> **Documento di partenza**
Giornalista da quasi vent’anni, due persone hanno segnato il tuo percorso:
Giovanni Minoli e Michele Cucuzza. Cosa hai imparato da loro?
«A Minoli devo tantissimo. Ripeto sempre ai miei colleghi del
Tg3 che la mia
fortuna è stata proprio quella di cominciare con lui, a Mixer, ai primi
degli anni ’90, quando non c’era ancora l’esigenza degli ascolti e 4 milioni e
mezzo di persone ci seguivano. Giovanni mi ha trasmesso grinta, determinazione,
la sensibilità di capire le persone che intervisti e soprattutto raccontare il
Paese attraverso le immagini, una cosa che da tempo non si fa più. Con Michele,
e i suoi due autori, Daniel Toaff e Walter Preci, ho invece appreso un’altra
strada, quella dell’immediatezza, della diretta. Arrivare sul posto mezz’ora
prima della trasmissione e scovare le storie in modo diverso da quello che avevo
fatto con Giovanni; la cosa mi è tornata utile passando al Tg e dovendo
giocoforza imparare a sintetizzare».
Da un anno hai come ‘direttora’ Bianca Berlinguer: è una strada che le testate dovrebbero seguire?

> **Dati mostrati**
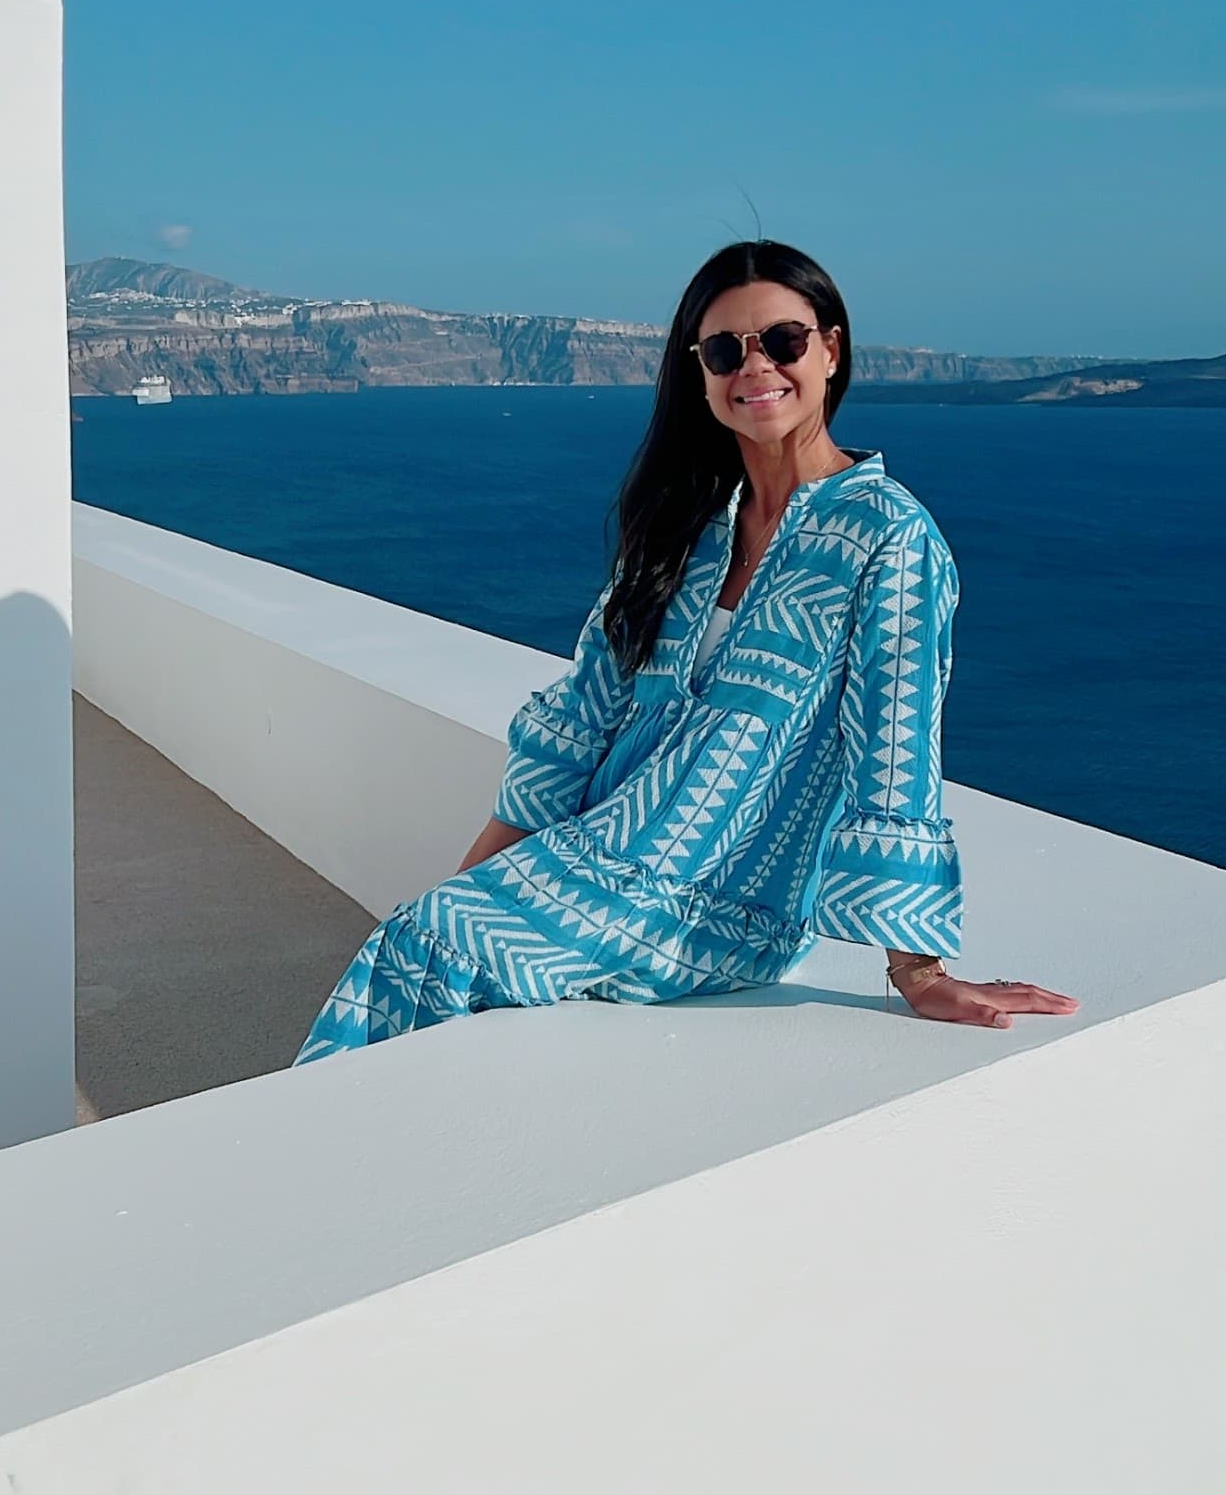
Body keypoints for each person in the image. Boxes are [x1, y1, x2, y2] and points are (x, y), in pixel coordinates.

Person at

> **Compito da svolgere**
Prosegui l'intervista sul mestiere giornalistico a partire dalla frase che segue l'ultima domanda riportata.

> **Risposta al compito**
«Il Tg3 ha già dato un esempio di sdoganamento, in questi termini, con Daniela
Brancati e con Lucia Annunziata. Ma prima di tutto ci terrei a sottolineare che
non mi piace sentire, come si suol fare quando una donna arriva a coprire posti
di vertici, che ‘porta i pantaloni’. Detto questo, Bianca merita davvero di
essere dov’è: è determinata, preparata, cura ogni aspetto con scrupolo e
riguardo e ci tiene ad essere sempre presente in redazione, seguendo passo passo
come viene impostata ogni edizione. Ma soprattutto, è una professionista che non
si fa mettere i piedi in testa da nessuno e non accetta condizionamenti, una
dote non da poco».
Hai definitivamente accantonato il sogno di diventare giornalista
scientifica, come leggiamo nella tua scheda?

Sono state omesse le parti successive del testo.